Following Hayward, Lacy, BP’s former senior vice president for drilling operations for the Gulf, said in video testimony that he reached an agreement with BP to resign in December 2009 – four months before the Gulf spill – because he believed the company was not committed to improving its offshore safety procedures.
Lacy testified that he was “never given a directive to cut corners or to deliver something not safely, but there was tremendous pressure on costs.” He was assigned performance goals, with the potential for bonuses, by BP’s management indicating that “hundreds of millions of dollars” would need to be trimmed in order to meet targets, he testified.
From 2008 to 2009, Lacy said BP’s Gulf drilling budget was cut by $250 million to $300 million, while production increased 54 percent.
Perhaps the most widely watched testimony Wednesday morning came from Alan Huffman, a well design and pressure expert who was questioned by lawyers for the Department of Justice.
Huffman, chief technology officer for Fusion Petroleum Technologies Inc., testified about the steps that operators take to control the mud weight in an oil well, ensuring that it is heavy enough to overbalance the pressure in the rocks around the well, but not so burdening that the formation becomes fractured.
In a 2011 expert report submitted on behalf of the Justice Department, Huffman said “prudent well operators also maintain a cushion between the well’s mud weight and its fracture gradient,” known as a “safe drilling margin.”
But BP, Huffman testified Wednesday, “played it fast and loose” with pressure integrity tests on its Macondo well that would indicate whether it was safe to drill in the months leading up to the accident.
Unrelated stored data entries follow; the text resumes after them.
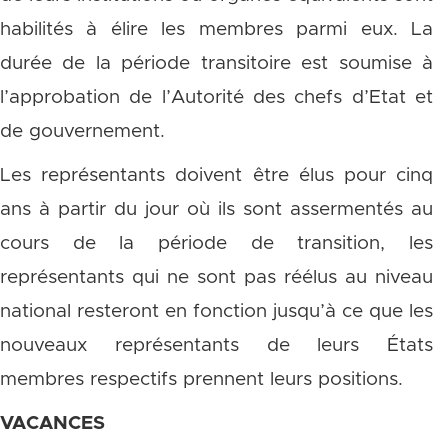
habilités à élire les membres parmi eux. La
durée de la période transitoire est soumise à
l’approbation de l’Autorité des chefs d’Etat et
de gouvernement.
Les représentants doivent être élus pour cinq
ans à partir du jour où ils sont assermentés au
cours de la période de transition, les
représentants qui ne sont pas réélus au niveau
national resteront en fonction jusqu’à ce que les
nouveaux représentants de leurs États
membres respectifs prennent leurs positions.
VACANCES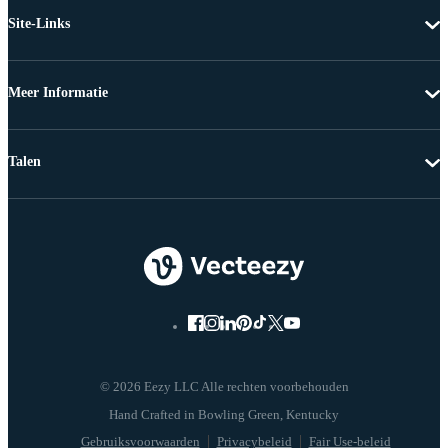
Site-Links
Meer Informatie
Talen
© 2026 Eezy LLC Alle rechten voorbehouden
Gebruiksvoorwaarden
Privacybeleid
Fair Use-beleid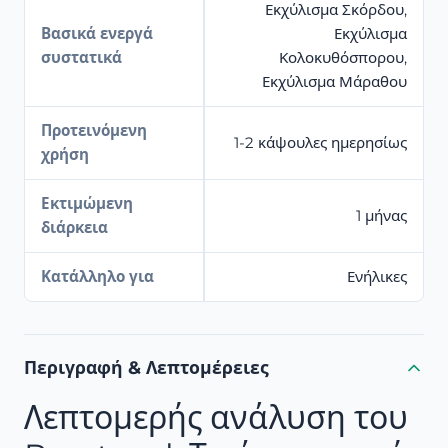
Εκχύλισμα Σκόρδου,
Βασικά ενεργά
Εκχύλισμα
συστατικά
Κολοκυθόσπορου,
Εκχύλισμα Μάραθου
Προτεινόμενη
1-2 κάψουλες ημερησίως
χρήση
Εκτιμώμενη
1 μήνας
διάρκεια
Κατάλληλο για
Ενήλικες
Περιγραφή & Λεπτομέρειες
Λεπτομερής ανάλυση του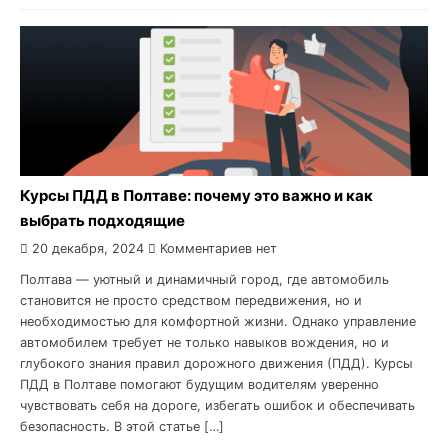
Курсы ПДД в Полтаве: почему это важно и как
выбрать подходящие
20 декабря, 2024
Комментариев нет
Полтава — уютный и динамичный город, где автомобиль
становится не просто средством передвижения, но и
необходимостью для комфортной жизни. Однако управление
автомобилем требует не только навыков вождения, но и
глубокого знания правил дорожного движения (ПДД). Курсы
ПДД в Полтаве помогают будущим водителям уверенно
чувствовать себя на дороге, избегать ошибок и обеспечивать
безопасность. В этой статье […]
Huffman’s report concluded that BP did not maintain a safe drilling margin on multiple occasions while drilling the Macondo well, and that it had falsely reported its pressure integrity results to offshore drilling regulators. During questioning, Huffman called the behavior “particularly egregious, and I would totally argue unsafe and dangerous, not just regulatory violations here, unsafe from any industry practice that I am aware of.”
Citing internal BP emails, Huffman testified BP officials “recognized the risk of drilling ahead” without a safe margin, which included potentially losing the well.
Attorneys for BP, which operated the ill-fated Macondo well, and Transocean, which owned and operated the Deepwater Horizon rig for BP, were slated to cross-examine Huffman as the civil proceedings continued into the afternoon.
Earlier Wednesday, Lamar McKay, former president of BP America and current chief executive of BP’s upstream unit, wrapped up questioning that carried over from Tuesday.
During questioning from Transocean attorney Kerry Miller, McKay said the Deepwater Horizon rig had a good safety record until the Macondo blowout.
BP agreed to plead guilty to felony manslaughter, environmental crimes and obstruction of Congress and pay a record $4 billion in criminal fines and penalties for its conduct leading to the disaster, which killed 11 people and caused the largest environmental disaster in U.S. history
Miller read through some of the key points of BP’s plea agreement, before circling back to Transocean’s deal, in which the rig owner pleaded guilty to a single violation of the Clean Water Act and agreed to pay $400 million in criminal fines and penalties.
“We’ve agreed that we’re part of the responsibility for this tragic accident,” McKay said. “We’ve apologized for that, we’ve accepted responsibility for that in many different ways, so I would agree that we are a part of the cause of this accident, yes.”
During questioning, Miller grilled McKay about whether the Deepwater Horizon disaster could have been prevented if BP had not misinterpreted the so-called negative pressure test, which was carried out by a Transocean crew being supervised by BP.
That test was used to determine whether the cement poured into the well to seal it off from the formation underground holding oil and gas had worked.
“There were misinterpretations of the negative pressure test,” McKay said, “and that was one of the causes among others that was stated by ourselves as well in the plea agreement with the US government.”